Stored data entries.
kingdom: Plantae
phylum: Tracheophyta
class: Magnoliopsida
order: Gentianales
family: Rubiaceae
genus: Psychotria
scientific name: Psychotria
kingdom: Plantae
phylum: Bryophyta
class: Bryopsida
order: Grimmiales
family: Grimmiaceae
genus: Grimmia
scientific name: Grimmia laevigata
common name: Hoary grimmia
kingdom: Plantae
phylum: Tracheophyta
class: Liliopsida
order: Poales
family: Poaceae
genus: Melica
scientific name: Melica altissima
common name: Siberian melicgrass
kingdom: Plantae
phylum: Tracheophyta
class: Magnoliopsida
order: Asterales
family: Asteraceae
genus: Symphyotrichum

Problem statement. Would you reproduce every line of the records above, word for word and in the same order?

Completed exercise.
kingdom: Plantae
phylum: Tracheophyta
class: Magnoliopsida
order: Gentianales
family: Rubiaceae
genus: Psychotria
scientific name: Psychotria
kingdom: Plantae
phylum: Bryophyta
class: Bryopsida
order: Grimmiales
family: Grimmiaceae
genus: Grimmia
scientific name: Grimmia laevigata
common name: Hoary grimmia
kingdom: Plantae
phylum: Tracheophyta
class: Liliopsida
order: Poales
family: Poaceae
genus: Melica
scientific name: Melica altissima
common name: Siberian melicgrass
kingdom: Plantae
phylum: Tracheophyta
class: Magnoliopsida
order: Asterales
family: Asteraceae
genus: Symphyotrichum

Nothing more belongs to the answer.